**DATA ROWS**
^^^^^^^^
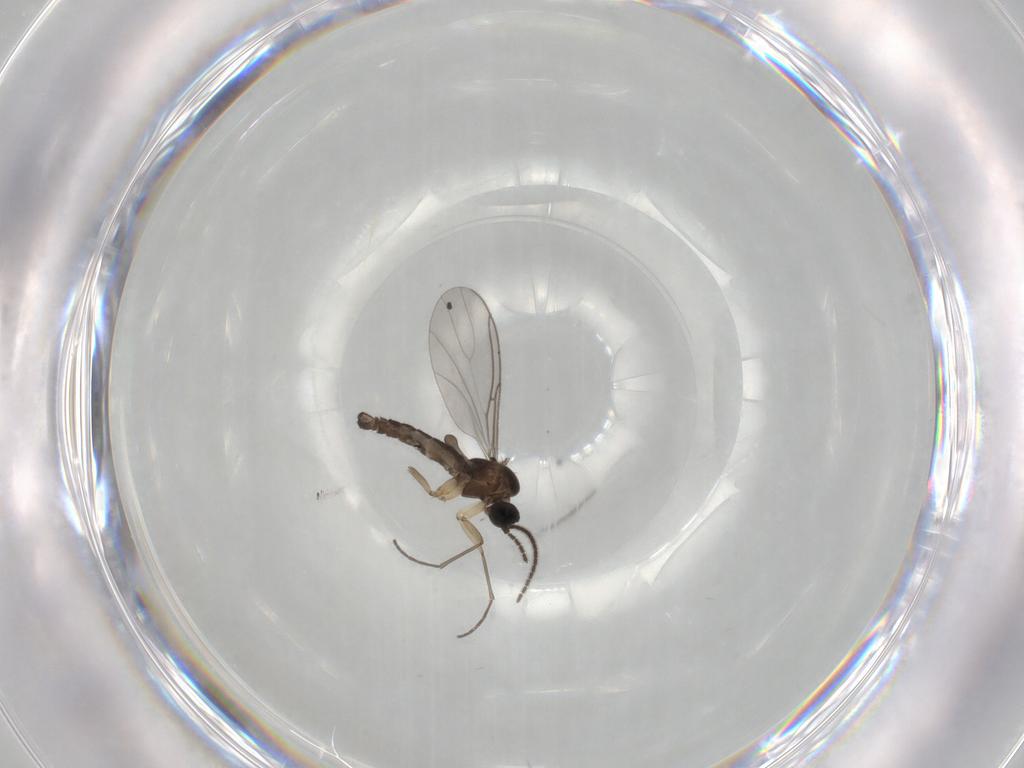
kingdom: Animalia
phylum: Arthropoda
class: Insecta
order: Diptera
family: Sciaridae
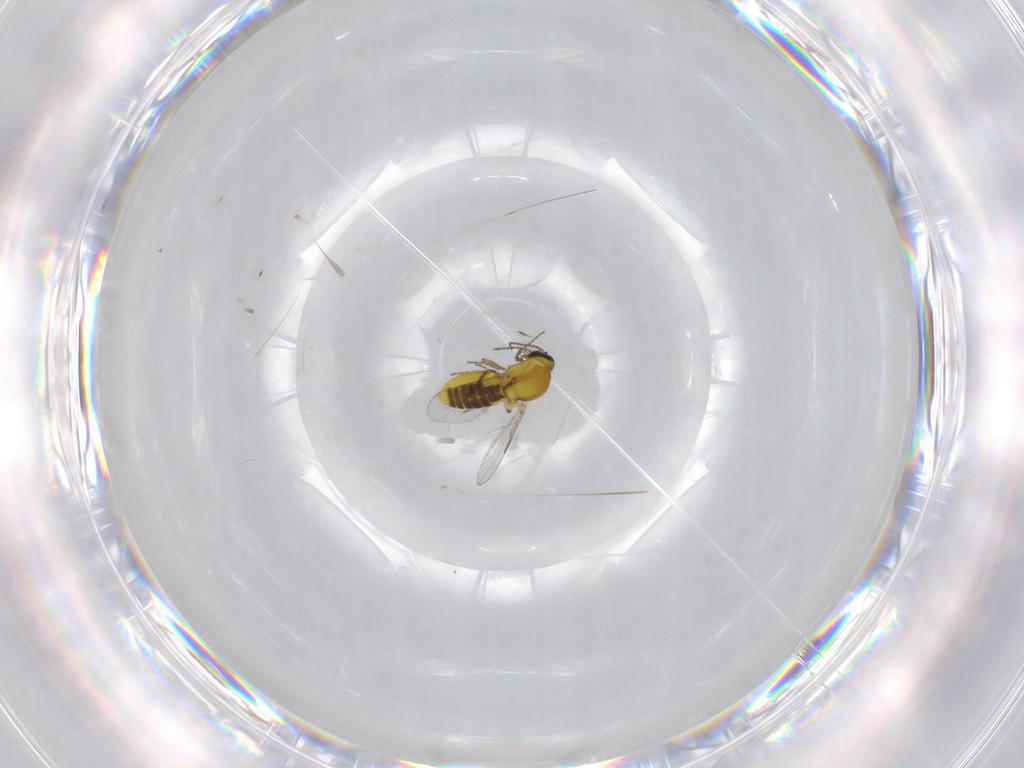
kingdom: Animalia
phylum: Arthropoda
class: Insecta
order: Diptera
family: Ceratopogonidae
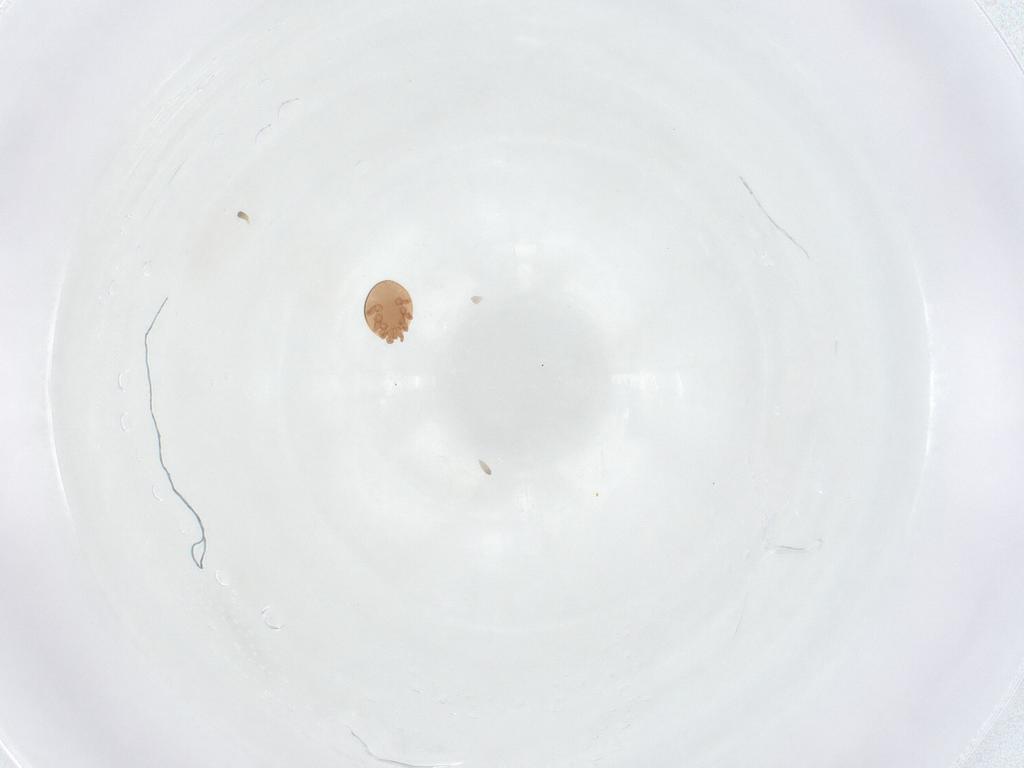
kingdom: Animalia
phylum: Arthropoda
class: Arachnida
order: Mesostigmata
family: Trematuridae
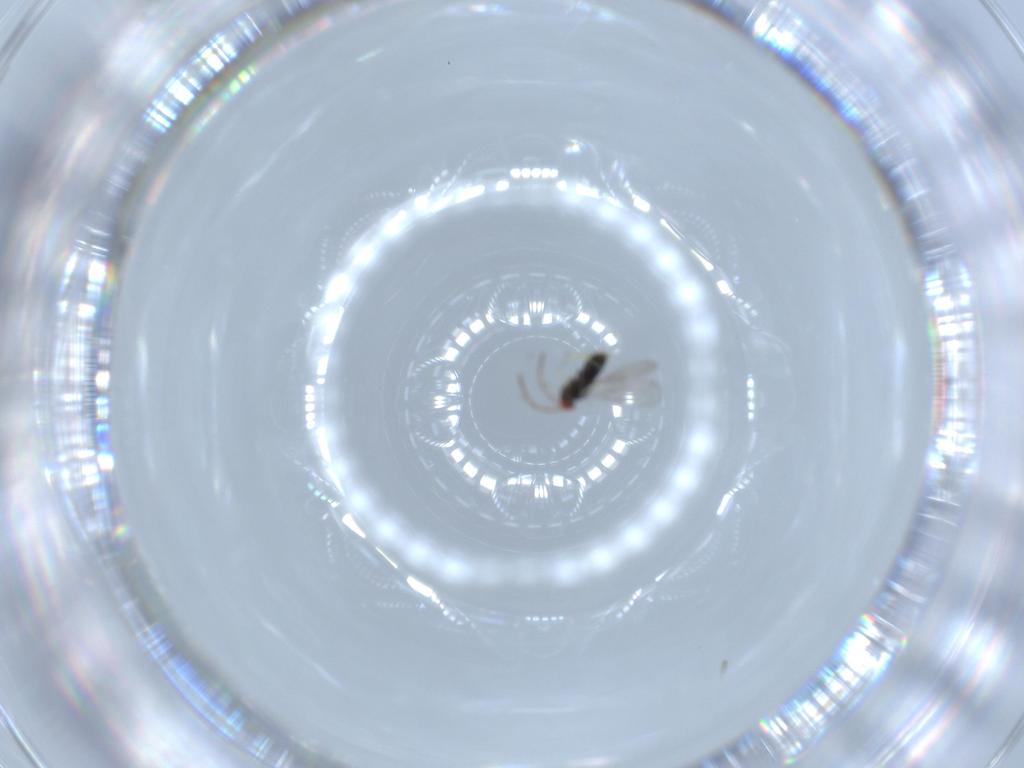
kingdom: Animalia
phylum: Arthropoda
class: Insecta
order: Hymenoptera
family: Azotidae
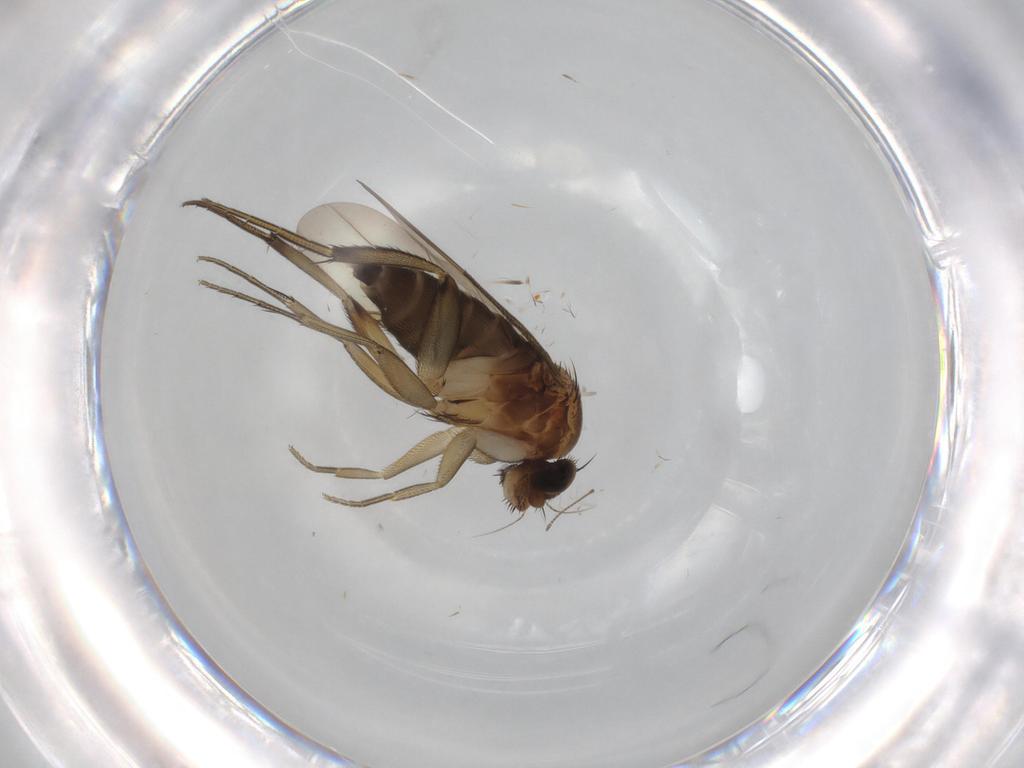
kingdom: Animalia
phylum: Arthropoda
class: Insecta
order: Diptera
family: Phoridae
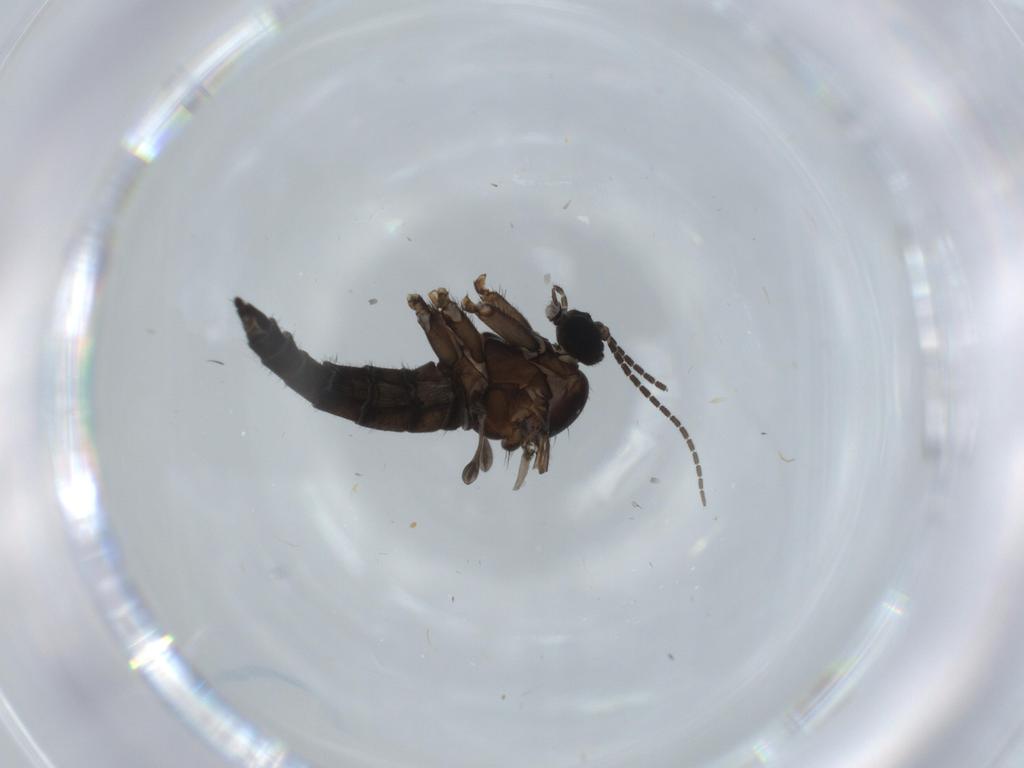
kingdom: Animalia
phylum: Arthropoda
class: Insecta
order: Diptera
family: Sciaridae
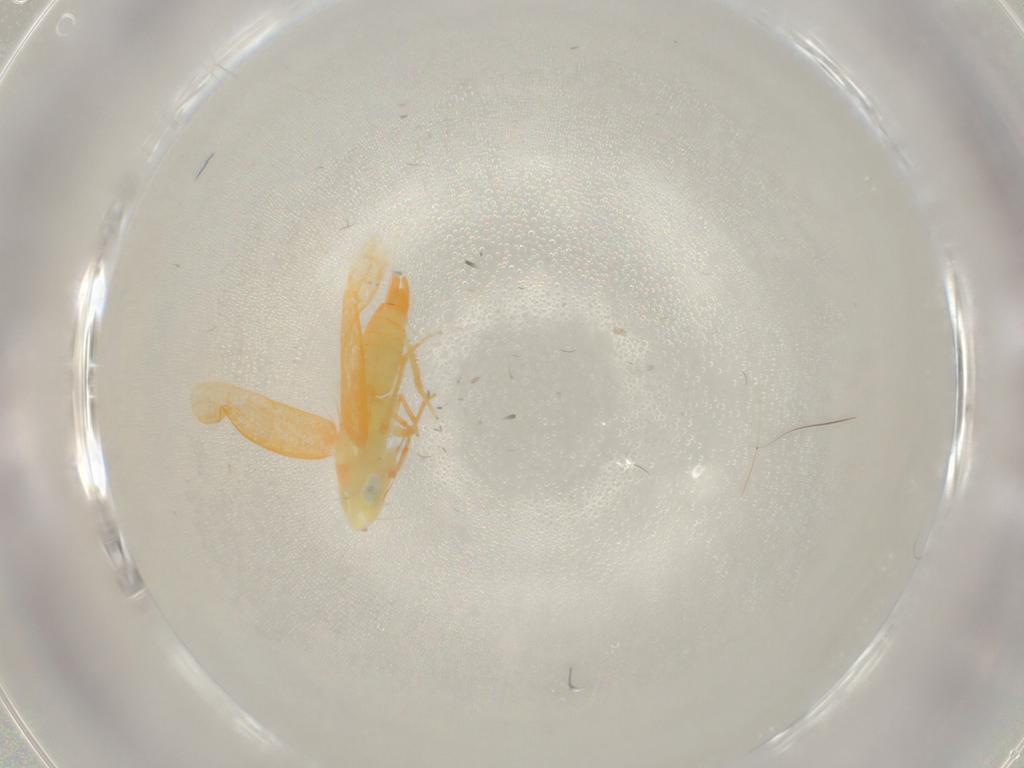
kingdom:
^^^^^^^^
**EXERCISE REQUIREMENTS**
Turn all the lines above into a numbered list, skipping any blank lines and leaving the pictures out.

**EXERCISE RESPONSE**
1. kingdom: Animalia
2. phylum: Arthropoda
3. class: Insecta
4. order: Diptera
5. family: Sciaridae
6. kingdom: Animalia
7. phylum: Arthropoda
8. class: Insecta
9. order: Diptera
10. family: Ceratopogonidae
11. kingdom: Animalia
12. phylum: Arthropoda
13. class: Arachnida
14. order: Mesostigmata
15. family: Trematuridae
16. kingdom: Animalia
17. phylum: Arthropoda
18. class: Insecta
19. order: Hymenoptera
20. family: Azotidae
21. kingdom: Animalia
22. phylum: Arthropoda
23. class: Insecta
24. order: Diptera
25. family: Phoridae
26. kingdom: Animalia
27. phylum: Arthropoda
28. class: Insecta
29. order: Diptera
30. family: Sciaridae
31. kingdom:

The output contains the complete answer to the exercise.